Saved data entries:
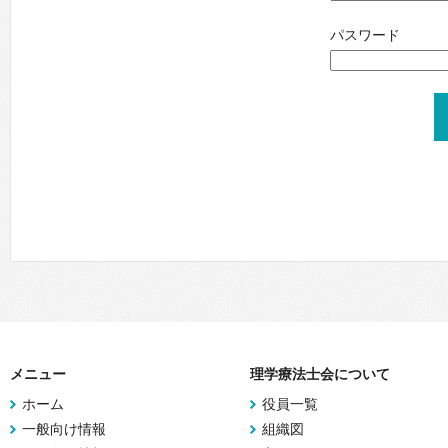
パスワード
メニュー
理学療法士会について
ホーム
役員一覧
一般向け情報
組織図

==

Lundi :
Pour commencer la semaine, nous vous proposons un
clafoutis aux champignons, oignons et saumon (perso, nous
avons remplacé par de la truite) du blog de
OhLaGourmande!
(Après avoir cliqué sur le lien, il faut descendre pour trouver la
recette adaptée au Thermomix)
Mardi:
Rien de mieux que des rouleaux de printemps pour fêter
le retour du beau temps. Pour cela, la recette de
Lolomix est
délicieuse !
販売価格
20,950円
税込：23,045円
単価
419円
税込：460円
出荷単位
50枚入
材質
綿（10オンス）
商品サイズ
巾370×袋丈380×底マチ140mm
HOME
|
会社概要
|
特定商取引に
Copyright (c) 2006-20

==

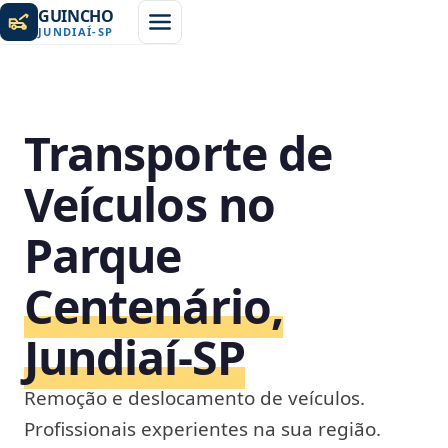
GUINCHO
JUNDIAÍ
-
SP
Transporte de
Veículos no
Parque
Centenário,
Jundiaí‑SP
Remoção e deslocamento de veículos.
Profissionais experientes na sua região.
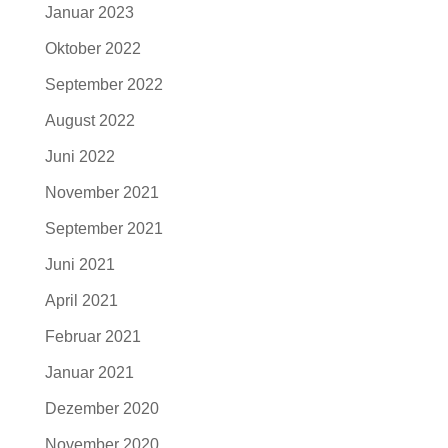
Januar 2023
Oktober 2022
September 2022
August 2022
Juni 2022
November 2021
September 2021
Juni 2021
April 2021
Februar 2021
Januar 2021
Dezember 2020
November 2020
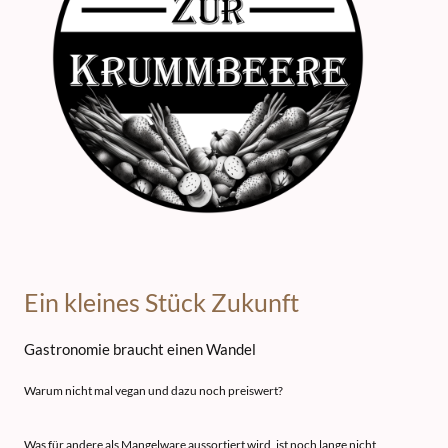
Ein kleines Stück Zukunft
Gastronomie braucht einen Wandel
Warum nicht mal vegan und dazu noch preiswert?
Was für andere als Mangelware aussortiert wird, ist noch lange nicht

Exercise:
Above are the records; print exactly the lines from the line with "délicieuse !" to the line with "Copyright (c) 2006-20", including both, and nothing else.

Task answer:
délicieuse !
販売価格
20,950円
税込：23,045円
単価
419円
税込：460円
出荷単位
50枚入
材質
綿（10オンス）
商品サイズ
巾370×袋丈380×底マチ140mm
HOME
|
会社概要
|
特定商取引に
Copyright (c) 2006-20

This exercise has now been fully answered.